EX-10.B 3 a10kexhibit10b06302017q4.htm KIMBALL INTERNATIONAL, INC. EXHIBIT 10.B Exhibit
Exhibit 10(b)
DISCRETIONARY COMPENSATION |
Because special situations occur where individual achievement may not be adequately recognized under incentive plans, the Compensation and Governance Committee (the “Committee”), grants authority to the Chief Executive Officer to distribute additional discretionary stock compensation up to an aggregate maximum amount to eligible participants for each particular fiscal year.
For fiscal year 2018, the maximum number of shares approved by the Committee was 125,000 shares of Common Stock.

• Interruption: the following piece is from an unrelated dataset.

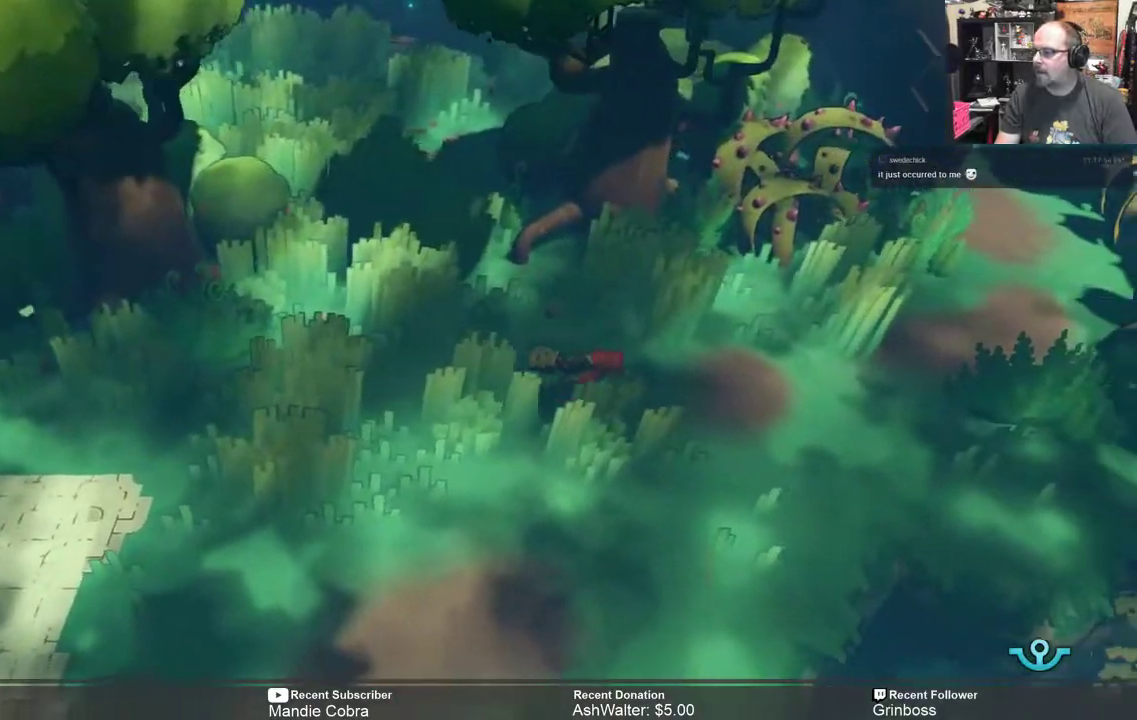
{"buttons": ["R2"], "left_stick": "right", "right_stick": "center", "events": []}
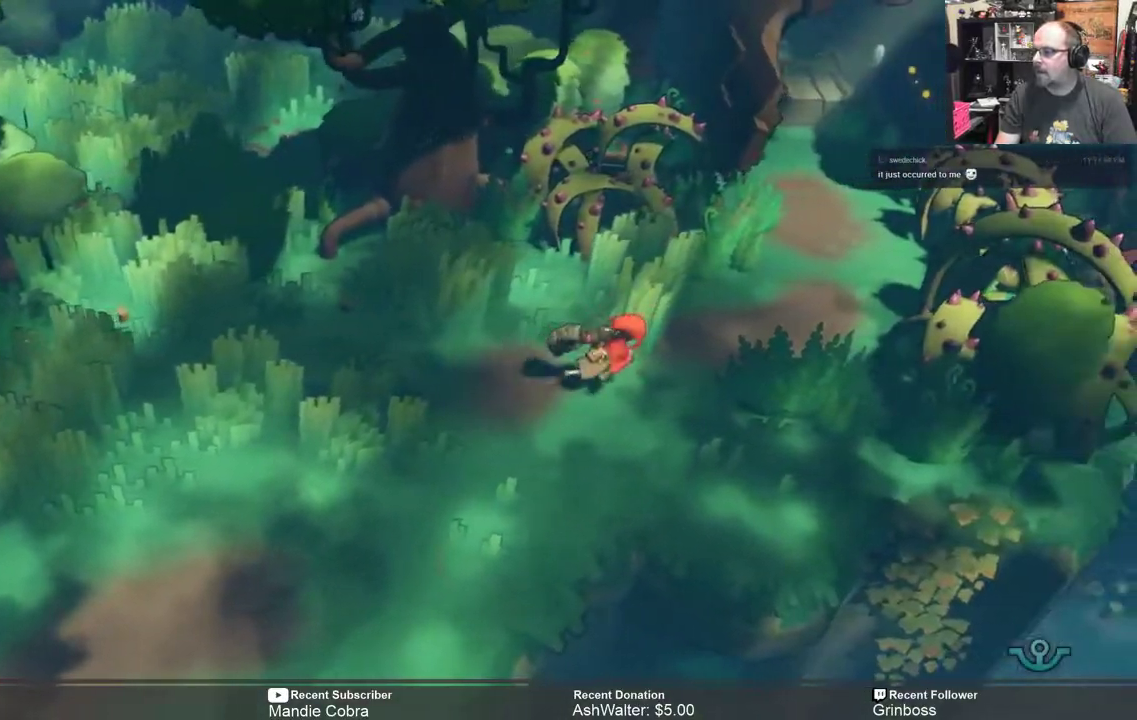
{"buttons": ["R2"], "left_stick": "up-right", "right_stick": "center", "events": [[283, "left_stick", "up-right"]]}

The stock compensation which will be awarded under the Company's Amended and Restated 2003 Stock Option and Incentive Plan or its replacement, may be in the form of stock compensation awards, grants of shares pursuant to the Company's Enhanced Severance Plan, and/or outright grants of shares of Common Stock. Discretionary stock compensation is awarded based upon individual effort and is paid in amounts and at such times as the Chief Executive Officer determines, in his sole discretion. No employee has a guaranteed right to discretionary compensation.
For awards of stock compensation, eligible participants include any employee of the Company (other than a Section 16 officer), any employee of companies acquired by the Company, or as part of an employment offer to potential employees of the Company. Any discretionary cash or stock awards to Named Executive Officers must be approved by the Committee.